Gameloft hearts the App Store

Guess what? Some things are doing just fine in the App Store, thank you very much.

Gameloft's successful GTA clone is being followed by the actual GTA. Scott Stein/CNET

Well, it turns out that not everyone hates Apple's App Store. Gameloft, the ever-present publisher of mobile games worldwide, likes the iPhone and iPod Touch quite a bit. In a recent news release, Gameloft announced that, to date, it has sold more than 6 million games in the App Store, making it its biggest platform.

"Our core focus is digitally distributed games," said Sanette Chao, Director of Public Relations for Gameloft. "Apple is our number one customer and the IPhone OS is our number one platform. I think that alone speaks volumes to the importance of iPhone games to our overall strategy."

Amid concerns over Apple's restrictive handling of App Store certifications and the squeeze that other publishers might be feeling in a landscape of ever-decreasing game prices, this report might come as a breath of fresh air. Indeed, from a consumer standpoint, very little is wrong with the App Store--provided you simply don't want something that Apple isn't willing to provide. In the games department in particular, 10 dollars can buy you more than it can for nearly any other device in game console history. And with developers like Rockstar now getting in the Apple game with an upcoming App Store port of Grand Theft Auto: Chinatown Wars , clearly there's something in Apple's current economic model that's appealing to even the big guys.

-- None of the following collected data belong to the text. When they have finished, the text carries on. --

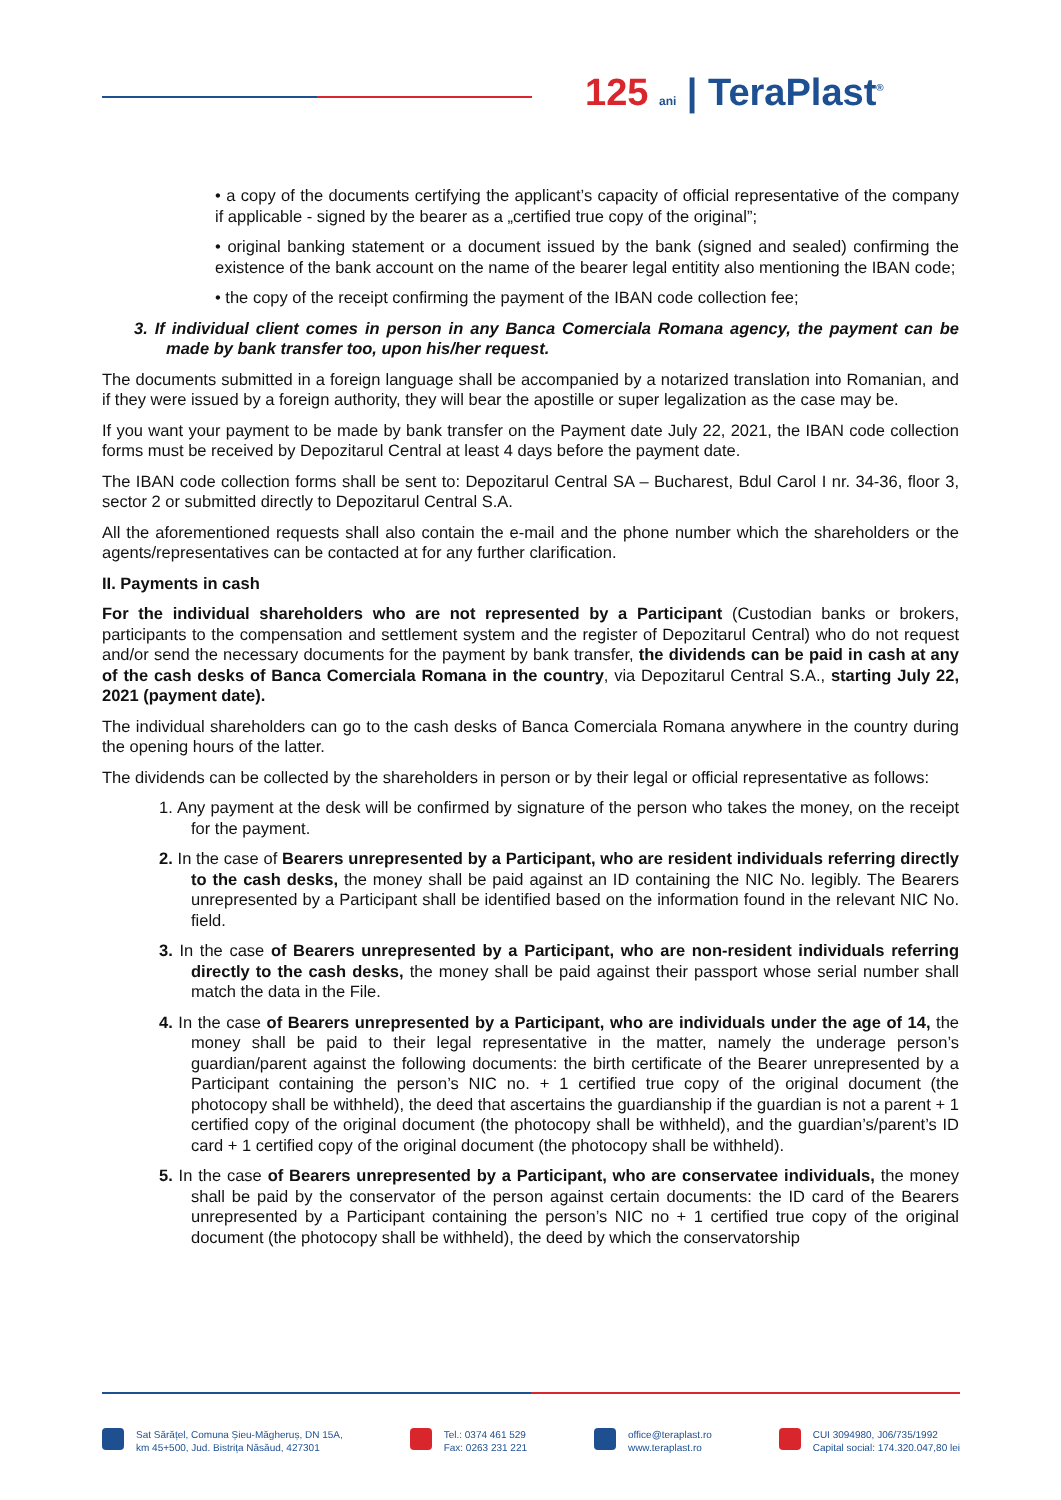125 ani | TeraPlast<sup>®</sup>
• a copy of the documents certifying the applicant’s capacity of official representative of the company if applicable - signed by the bearer as a „certified true copy of the original”;
• original banking statement or a document issued by the bank (signed and sealed) confirming the existence of the bank account on the name of the bearer legal entitity also mentioning the IBAN code;
• the copy of the receipt confirming the payment of the IBAN code collection fee;
3. If individual client comes in person in any Banca Comerciala Romana agency, the payment can be made by bank transfer too, upon his/her request.
The documents submitted in a foreign language shall be accompanied by a notarized translation into Romanian, and if they were issued by a foreign authority, they will bear the apostille or super legalization as the case may be.
If you want your payment to be made by bank transfer on the Payment date July 22, 2021, the IBAN code collection forms must be received by Depozitarul Central at least 4 days before the payment date.
The IBAN code collection forms shall be sent to: Depozitarul Central SA – Bucharest, Bdul Carol I nr. 34-36, floor 3, sector 2 or submitted directly to Depozitarul Central S.A.
All the aforementioned requests shall also contain the e-mail and the phone number which the shareholders or the agents/representatives can be contacted at for any further clarification.
II. Payments in cash
For the individual shareholders who are not represented by a Participant (Custodian banks or brokers, participants to the compensation and settlement system and the register of Depozitarul Central) who do not request and/or send the necessary documents for the payment by bank transfer, the dividends can be paid in cash at any of the cash desks of Banca Comerciala Romana in the country, via Depozitarul Central S.A., starting July 22, 2021 (payment date).
The individual shareholders can go to the cash desks of Banca Comerciala Romana anywhere in the country during the opening hours of the latter.
The dividends can be collected by the shareholders in person or by their legal or official representative as follows:
1. Any payment at the desk will be confirmed by signature of the person who takes the money, on the receipt for the payment.
2. In the case of Bearers unrepresented by a Participant, who are resident individuals referring directly to the cash desks, the money shall be paid against an ID containing the NIC No. legibly. The Bearers unrepresented by a Participant shall be identified based on the information found in the relevant NIC No. field.
3. In the case of Bearers unrepresented by a Participant, who are non-resident individuals referring directly to the cash desks, the money shall be paid against their passport whose serial number shall match the data in the File.
4. In the case of Bearers unrepresented by a Participant, who are individuals under the age of 14, the money shall be paid to their legal representative in the matter, namely the underage person’s guardian/parent against the following documents: the birth certificate of the Bearer unrepresented by a Participant containing the person’s NIC no. + 1 certified true copy of the original document (the photocopy shall be withheld), the deed that ascertains the guardianship if the guardian is not a parent + 1 certified copy of the original document (the photocopy shall be withheld), and the guardian’s/parent’s ID card + 1 certified copy of the original document (the photocopy shall be withheld).
5. In the case of Bearers unrepresented by a Participant, who are conservatee individuals, the money shall be paid by the conservator of the person against certain documents: the ID card of the Bearers unrepresented by a Participant containing the person’s NIC no + 1 certified true copy of the original document (the photocopy shall be withheld), the deed by which the conservatorship
Sat Sărățel, Comuna Șieu-Măgheruș, DN 15A,
km 45+500, Jud. Bistrița Năsăud, 427301
Tel.: 0374 461 529
Fax: 0263 231 221
office@teraplast.ro
www.teraplast.ro
CUI 3094980, J06/735/1992
Capital social: 174.320.047,80 lei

That "something" might be seen as a huge built-in audience. With more than 40 million worldwide owners of the iPhone/iPod Touch platform, the consumer base is gigantic. Putting a title at $5 could lead to a larger profit than a $20 DS game, for instance, that might have limited distribution and availability. Gameloft has 35 games in the App Store at the moment, and while its current game best-sellers are UNO, GTA-clone Gangstar , and Madden rival NFL 2010 , it also enjoys evergreen success with Asphalt and Real Soccer, said Chao. This is the advantage that any online store has over physical media--infinite shelf space and the chance for a long tail.

According to Gameloft, the formula for success lies in listening to user feedback, creating low-priced titles, and creating mass-appeal, intuitive games. "Our strategy from the onset has been twofold. First we deliver an aggressive line-up of high quality games and then we adapt in real time to consumer needs," said CEO Michel Guillemot in Gameloft's Tuesday announcement.

The App Store market was recently estimated at $2.5 billion a year, as compared with $60 million for the Android app market. It's no surprise, then, that Rockstar would get in on this action. Grand Theft Auto: Chinatown Wars on the Nintendo DS sold 680,000 copies worldwide, and at $35 retail, that amounts to $23.8 million. Assuming a $10 retail price on iTunes, Chinatown Wars would have to sell 2.38 million copies to equal the Nintendo DS performance--a large number, but completely achievable considering the large global base and adult-skewed audience of the iPhone and iPod Touch.

While many things may be askew with the App Store, it's good to remember that a lot of things are still going very well for it.

Or is this still only mostly true for games?